Nesse dia houve interrupção nos trabalhos da barragem. A impa­ciência dominaria os trabalhadores e, por força, o rendimento teria de ser, senão nulo, quase. O caso merecia ser assinalado com uma folga, aproveitada nos preparativos da orgia. Quando a noite caiu, na sua queda brusca própria dos trópicos, já a tocha de capim ateara fogo à ramagem seca numa fogueira de grandes proporções, ali no meio do terreiro, entre as lojas comerciais. Em redor da coleira, no chão, sobre tapete de palmas de bananeira, quantidade de carne assada em churrasco, à tarde, nos bra­sedos da tabanca. Na varanda térrea de uma das lojas os três comer­ciantes estirados nas cadeiras de lona, e perto, os cipaios sentados em bancos de pau de tagarra. As tabancas fizeram-se representar em globo e não faltaram os manjacos furadores de vinho de palma, colegas do pisteiro. Homens-grandes, os balantas mais idosos, reuniram-se aparte, em frisa, sentados no chão, c os «blufos» e raparigas - a mocidade balanta - vestiram os panos mais vistosos c adornaram-se de pulseiras e colares de contaria, anilhas de latão c braceletes de alumínio. Depois, pela noite fora, o «tamboril» e o «bombolom» rufaram ininterruptamente em orquestra ruidosa, marcando ritmos, guiando coros. Os comerciantes recolheram pelo meio-de-festa, fartos do espectáculo, sujos pela poeira em suspensão, nauseados pelo cheiro da carne esturrada. A bacanal, con­tudo, continuou até ao canto do primeiro galo, já quando da fogueira restava apenas um montão de cinza. Dispersaram então, um a um, os enfartados e exaustos, e os ébrios, a cambalearem...

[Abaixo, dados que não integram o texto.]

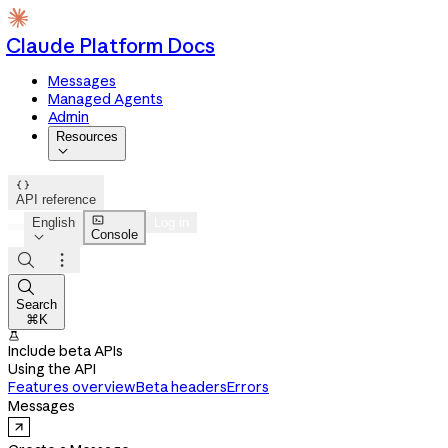
Claude Platform Docs
Messages
Managed Agents
Admin
Resources


API reference

English
Log in
Console




Search
⌘K

Include beta APIs
Using the API
Features overview
Beta headers
Errors
Messages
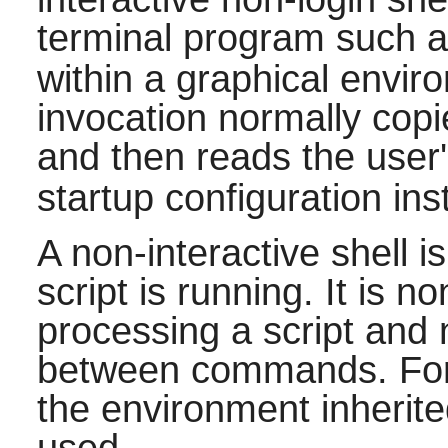
terminal program such 
within a graphical enviro
invocation normally cop
and then reads the user
startup configuration ins
A non-interactive shell i
script is running. It is n
processing a script and n
between commands. For t
the environment inherite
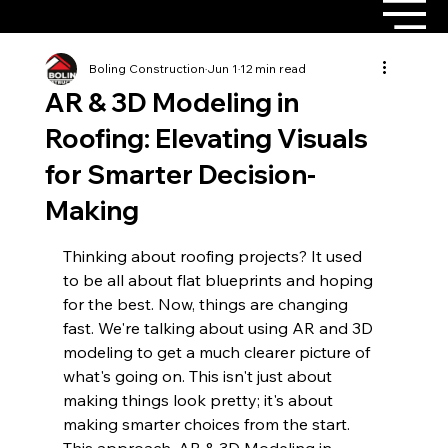
Boling Construction
Jun 1
12 min read
AR & 3D Modeling in
Roofing: Elevating Visuals
for Smarter Decision-
Making
Thinking about roofing projects? It used 
to be all about flat blueprints and hoping 
for the best. Now, things are changing 
fast. We're talking about using AR and 3D 
modeling to get a much clearer picture of 
what's going on. This isn't just about 
making things look pretty; it's about 
making smarter choices from the start. 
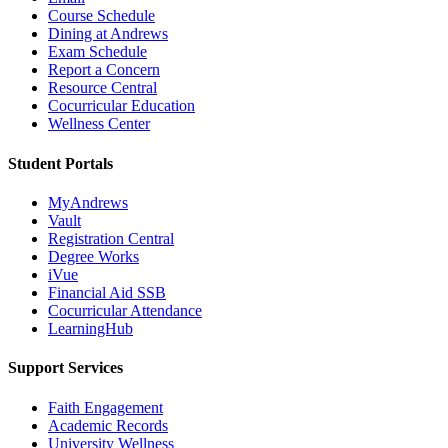
Course Schedule
Dining at Andrews
Exam Schedule
Report a Concern
Resource Central
Cocurricular Education
Wellness Center
Student Portals
MyAndrews
Vault
Registration Central
Degree Works
iVue
Financial Aid SSB
Cocurricular Attendance
LearningHub
Support Services
Faith Engagement
Academic Records
University Wellness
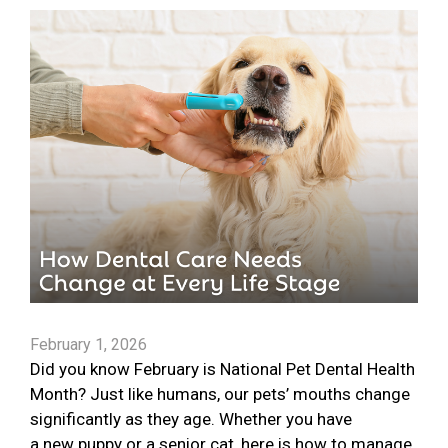
February 1, 2026
Did you know February is National Pet Dental Health
Month? Just like humans, our pets’ mouths change
significantly as they age. Whether you have
a new puppy or a senior cat, here is how to manage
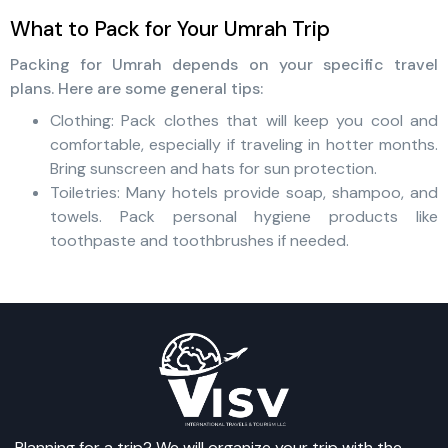
What to Pack for Your Umrah Trip
Packing for Umrah depends on your specific travel
plans. Here are some general tips:
Clothing: Pack clothes that will keep you cool and
comfortable, especially if traveling in hotter months.
Bring sunscreen and hats for sun protection.
Toiletries: Many hotels provide soap, shampoo, and
towels. Pack personal hygiene products like
toothpaste and toothbrushes if needed.
Planning for a trip? We will organize your trip with the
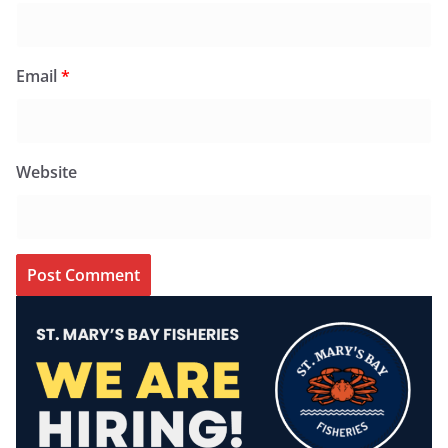
Email
*
Website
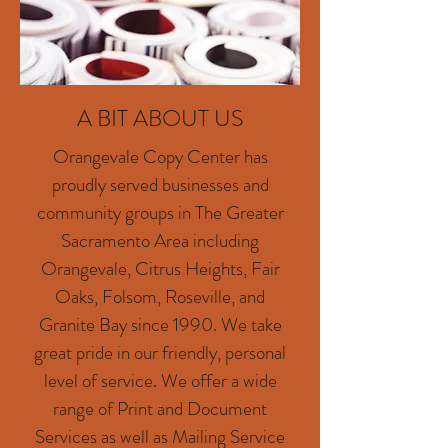
A BIT ABOUT US
Orangevale Copy Center has
proudly served businesses and
community groups in The Greater
Sacramento Area including
Orangevale, Citrus Heights, Fair
Oaks, Folsom, Roseville, and
Granite Bay since 1990. We take
great pride in our friendly, personal
level of service. We offer a wide
range of Print and Document
Services as well as Mailing Service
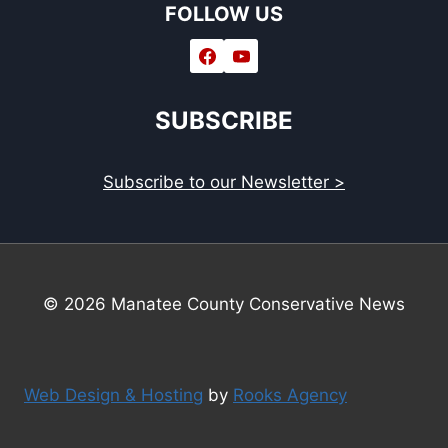
FOLLOW US
SUBSCRIBE
Subscribe to our Newsletter >
© 2026 Manatee County Conservative News
Web Design & Hosting
by
Rooks Agency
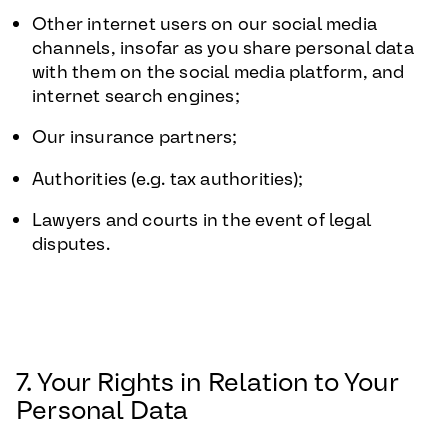
Other internet users on our social media
channels, insofar as you share personal data
with them on the social media platform, and
internet search engines;
Our insurance partners;
Authorities (e.g. tax authorities);
Lawyers and courts in the event of legal
disputes.
7. Your Rights in Relation to Your
Personal Data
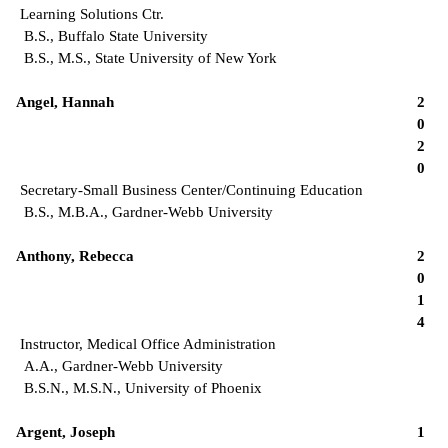
Learning Solutions Ctr.
B.S., Buffalo State University
B.S., M.S., State University of New York
Angel, Hannah
2
0
2
0
Secretary-Small Business Center/Continuing Education
B.S., M.B.A., Gardner-Webb University
Anthony, Rebecca
2
0
1
4
Instructor, Medical Office Administration
A.A., Gardner-Webb University
B.S.N., M.S.N., University of Phoenix
Argent, Joseph
1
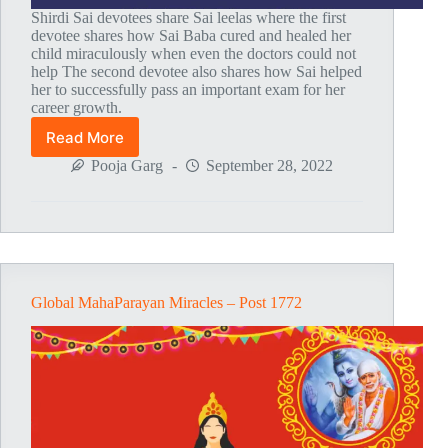
Shirdi Sai devotees share Sai leelas where the first
devotee shares how Sai Baba cured and healed her
child miraculously when even the doctors could not
help The second devotee also shares how Sai helped
her to successfully pass an important exam for her
career growth.
Read More
Global
MahaParayan
Pooja Garg
September 28, 2022
Miracles
–
Post
1773
Global MahaParayan Miracles – Post 1772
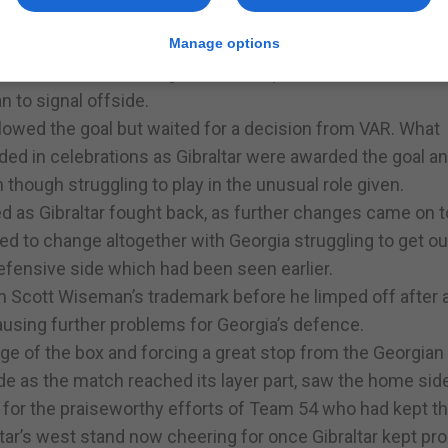
sciaro dropping back and pressing behind him unsettled
ir own chances.
Manage options
 into the area and ending at the back post saw Louie Anne
 to signal offside.
allowed the goal but waited for a decision from VAR. What
ded in celebrations as Gibraltar were awarded the goal a
n though struggling to play in the unusual role given.
ted as Gibraltar fought back, as further changes came on t
d to change altogether with Georgia struggling to get ou
 defensive side which had been seen earlier.
en Scott Wiseman’s trademark before he limped off after 
ausing further problems for Georgia’s defence.
ge of the box and forcing a great stop from the Georgian
de as the match reached its layer part, saw the home sid
 for the praiseworthy efforts of Team 54 who had kept th
ltar’s west stand now cheering for once Gibraltar kept pr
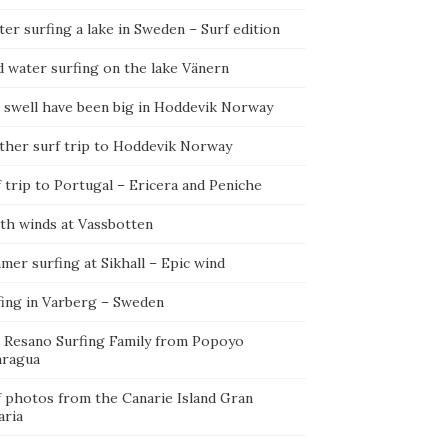
er surfing a lake in Sweden – Surf edition
d water surfing on the lake Vänern
 swell have been big in Hoddevik Norway
ther surf trip to Hoddevik Norway
 trip to Portugal – Ericera and Peniche
th winds at Vassbotten
er surfing at Sikhall – Epic wind
fing in Varberg – Sweden
 Resano Surfing Family from Popoyo
aragua
f photos from the Canarie Island Gran
aria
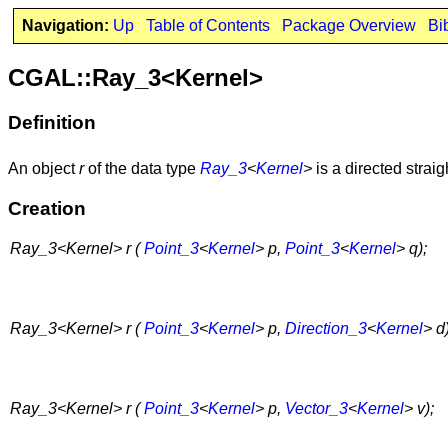
Navigation:
Up
Table of Contents
Package Overview
Bi
CGAL::Ray_3<Kernel>
Definition
An object
r
of the data type
Ray_3
<
Kernel
>
is a directed strai
Creation
Ray_3<Kernel> r (
Point_3
<
Kernel
> p,
Point_3
<
Kernel
> q);
Ray_3<Kernel> r (
Point_3
<
Kernel
> p,
Direction_3
<
Kernel
> d)
Ray_3<Kernel> r (
Point_3
<
Kernel
> p,
Vector_3
<
Kernel
> v);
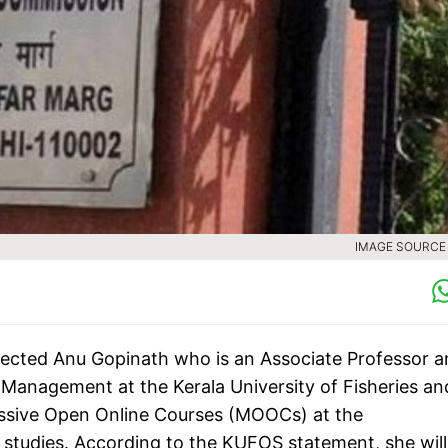
IMAGE SOURCE :
lected Anu Gopinath who is an Associate Professor 
Management at the Kerala University of Fisheries an
assive Open Online Courses (MOOCs) at the
 studies. According to the KUFOS statement, she will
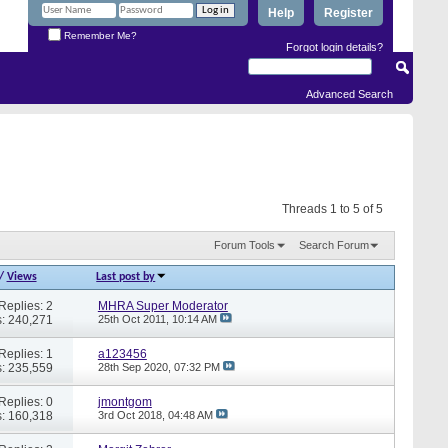
Help
Register
Remember Me?
Forgot login details?
Advanced Search
Threads 1 to 5 of 5
Forum Tools
Search Forum
/
Views
Last post by
Replies: 2
MHRA Super Moderator
: 240,271
25th Oct 2011,
10:14 AM
Replies: 1
a123456
: 235,559
28th Sep 2020,
07:32 PM
Replies: 0
jmontgom
: 160,318
3rd Oct 2018,
04:48 AM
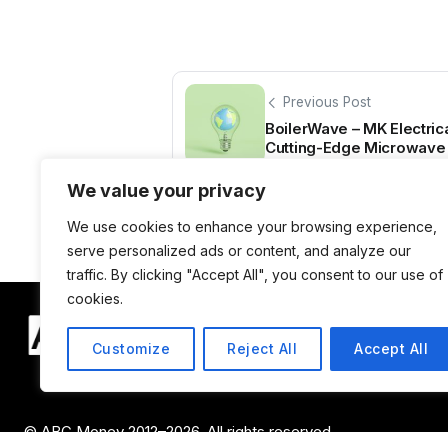
Previous Post
BoilerWave – MK Electric
Cutting-Edge Microwave 
We value your privacy
We use cookies to enhance your browsing experience,
serve personalized ads or content, and analyze our
traffic. By clicking "Accept All", you consent to our use of
cookies.
Customize
Reject All
Accept All
© ABC Money 2012–2026. All rights reserved.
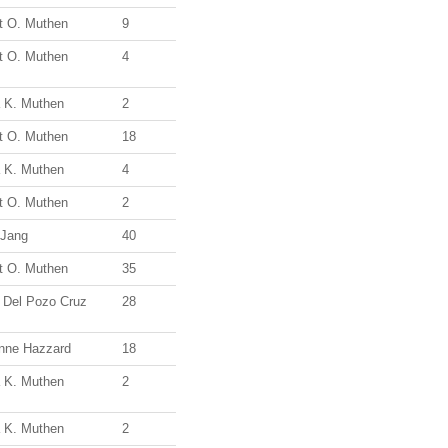
t O. Muthen
9
t O. Muthen
4
a K. Muthen
2
t O. Muthen
18
a K. Muthen
4
t O. Muthen
2
 Jang
40
t O. Muthen
35
a Del Pozo Cruz
28
enne Hazzard
18
a K. Muthen
2
a K. Muthen
2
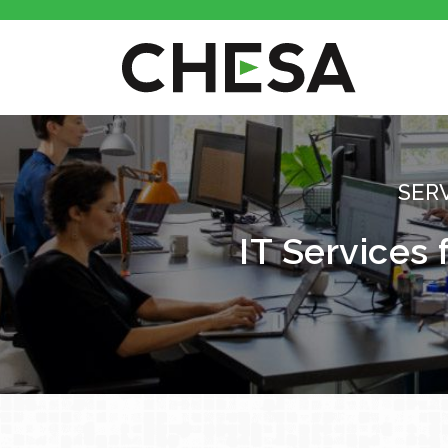
SER
IT Services 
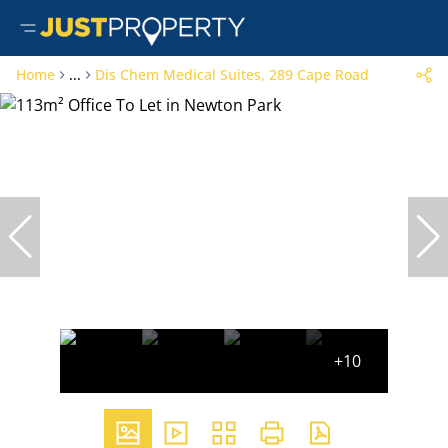
Home
...
Dis Chem Medical Suites, 289 Cape Road
+10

Refeitas as energias com mais um dia de folga, o tempo perdido foi recuperado trabalhando-se com mais ardor. Mas sempre esperançados em nova proeza de Bacar.
E tudo aquilo por causa de um hipopótamo!...
Desapareceram as nuvens negras de carregadas. Não chovia desde há horas. E de novo os balantas desceram à planície. O «chaland» ia rio abaixo, lentamente, vela murcha a pedir lufada de vento. O rapari­guedo regressava às moranças depois de receber a jorna estipulada pelo sírio. Perto da horta dos civilizados, à sombra da calabaceira, os que antes encheram os balaios de arroz no armazém, saboreavam uma litrada de «cana» com que o sírio os presenteou a modos de suplemento. E a medida negra de ferrugem passava de boca para boca em andança de alcatruz, gole a um, gole a outro, de maneira a chegar para todos. O dia pôs-se lindo, de uma luminosidade que fere a vista e que aquece demasiadamente; e a manada que também voltara ao pasto lá nas nesgas de capim à beira do rio, regressava de novo, desta vez para gozar a sombra na mala dos bissilões.